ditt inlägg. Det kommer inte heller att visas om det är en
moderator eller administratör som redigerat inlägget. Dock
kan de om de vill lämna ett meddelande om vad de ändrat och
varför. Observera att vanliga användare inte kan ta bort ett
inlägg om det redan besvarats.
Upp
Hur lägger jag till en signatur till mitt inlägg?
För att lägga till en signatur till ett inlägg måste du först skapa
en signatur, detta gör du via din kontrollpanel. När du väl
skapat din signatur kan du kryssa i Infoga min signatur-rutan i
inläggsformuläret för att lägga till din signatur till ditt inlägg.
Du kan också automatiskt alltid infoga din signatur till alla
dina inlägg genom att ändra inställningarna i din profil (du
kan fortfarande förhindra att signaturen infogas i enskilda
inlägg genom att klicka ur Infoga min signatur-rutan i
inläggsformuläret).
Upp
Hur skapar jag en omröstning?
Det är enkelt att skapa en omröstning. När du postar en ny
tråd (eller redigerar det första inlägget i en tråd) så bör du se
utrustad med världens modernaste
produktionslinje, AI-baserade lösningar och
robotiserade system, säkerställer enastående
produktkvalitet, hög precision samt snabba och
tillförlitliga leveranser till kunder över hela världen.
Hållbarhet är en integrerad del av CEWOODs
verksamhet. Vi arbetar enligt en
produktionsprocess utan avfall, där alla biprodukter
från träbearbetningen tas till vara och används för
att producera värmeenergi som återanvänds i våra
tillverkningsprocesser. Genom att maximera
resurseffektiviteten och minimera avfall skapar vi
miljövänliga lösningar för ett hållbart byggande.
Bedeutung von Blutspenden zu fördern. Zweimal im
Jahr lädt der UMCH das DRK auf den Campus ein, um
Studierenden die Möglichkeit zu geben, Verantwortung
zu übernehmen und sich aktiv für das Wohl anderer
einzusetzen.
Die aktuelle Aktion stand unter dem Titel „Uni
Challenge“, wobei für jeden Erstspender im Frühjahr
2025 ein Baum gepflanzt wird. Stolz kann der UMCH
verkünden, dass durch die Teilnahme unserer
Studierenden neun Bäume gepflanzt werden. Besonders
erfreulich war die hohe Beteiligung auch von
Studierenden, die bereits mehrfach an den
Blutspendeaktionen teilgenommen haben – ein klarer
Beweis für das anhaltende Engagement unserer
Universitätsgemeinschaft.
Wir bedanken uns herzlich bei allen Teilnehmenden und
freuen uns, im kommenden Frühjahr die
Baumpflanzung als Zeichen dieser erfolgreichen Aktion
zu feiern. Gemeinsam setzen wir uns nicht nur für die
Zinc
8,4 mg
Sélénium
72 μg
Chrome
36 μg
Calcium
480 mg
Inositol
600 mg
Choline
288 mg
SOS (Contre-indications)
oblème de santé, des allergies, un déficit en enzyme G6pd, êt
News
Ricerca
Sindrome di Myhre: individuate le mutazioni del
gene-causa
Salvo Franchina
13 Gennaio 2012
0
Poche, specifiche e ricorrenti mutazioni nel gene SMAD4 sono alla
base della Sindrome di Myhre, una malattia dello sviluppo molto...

> _Work item_
Please print the whole of the material verbatim.

> _Finished exercise_
ditt inlägg. Det kommer inte heller att visas om det är en
moderator eller administratör som redigerat inlägget. Dock
kan de om de vill lämna ett meddelande om vad de ändrat och
varför. Observera att vanliga användare inte kan ta bort ett
inlägg om det redan besvarats.
Upp
Hur lägger jag till en signatur till mitt inlägg?
För att lägga till en signatur till ett inlägg måste du först skapa
en signatur, detta gör du via din kontrollpanel. När du väl
skapat din signatur kan du kryssa i Infoga min signatur-rutan i
inläggsformuläret för att lägga till din signatur till ditt inlägg.
Du kan också automatiskt alltid infoga din signatur till alla
dina inlägg genom att ändra inställningarna i din profil (du
kan fortfarande förhindra att signaturen infogas i enskilda
inlägg genom att klicka ur Infoga min signatur-rutan i
inläggsformuläret).
Upp
Hur skapar jag en omröstning?
Det är enkelt att skapa en omröstning. När du postar en ny
tråd (eller redigerar det första inlägget i en tråd) så bör du se
utrustad med världens modernaste
produktionslinje, AI-baserade lösningar och
robotiserade system, säkerställer enastående
produktkvalitet, hög precision samt snabba och
tillförlitliga leveranser till kunder över hela världen.
Hållbarhet är en integrerad del av CEWOODs
verksamhet. Vi arbetar enligt en
produktionsprocess utan avfall, där alla biprodukter
från träbearbetningen tas till vara och används för
att producera värmeenergi som återanvänds i våra
tillverkningsprocesser. Genom att maximera
resurseffektiviteten och minimera avfall skapar vi
miljövänliga lösningar för ett hållbart byggande.
Bedeutung von Blutspenden zu fördern. Zweimal im
Jahr lädt der UMCH das DRK auf den Campus ein, um
Studierenden die Möglichkeit zu geben, Verantwortung
zu übernehmen und sich aktiv für das Wohl anderer
einzusetzen.
Die aktuelle Aktion stand unter dem Titel „Uni
Challenge“, wobei für jeden Erstspender im Frühjahr
2025 ein Baum gepflanzt wird. Stolz kann der UMCH
verkünden, dass durch die Teilnahme unserer
Studierenden neun Bäume gepflanzt werden. Besonders
erfreulich war die hohe Beteiligung auch von
Studierenden, die bereits mehrfach an den
Blutspendeaktionen teilgenommen haben – ein klarer
Beweis für das anhaltende Engagement unserer
Universitätsgemeinschaft.
Wir bedanken uns herzlich bei allen Teilnehmenden und
freuen uns, im kommenden Frühjahr die
Baumpflanzung als Zeichen dieser erfolgreichen Aktion
zu feiern. Gemeinsam setzen wir uns nicht nur für die
Zinc
8,4 mg
Sélénium
72 μg
Chrome
36 μg
Calcium
480 mg
Inositol
600 mg
Choline
288 mg
SOS (Contre-indications)
oblème de santé, des allergies, un déficit en enzyme G6pd, êt
News
Ricerca
Sindrome di Myhre: individuate le mutazioni del
gene-causa
Salvo Franchina
13 Gennaio 2012
0
Poche, specifiche e ricorrenti mutazioni nel gene SMAD4 sono alla
base della Sindrome di Myhre, una malattia dello sviluppo molto...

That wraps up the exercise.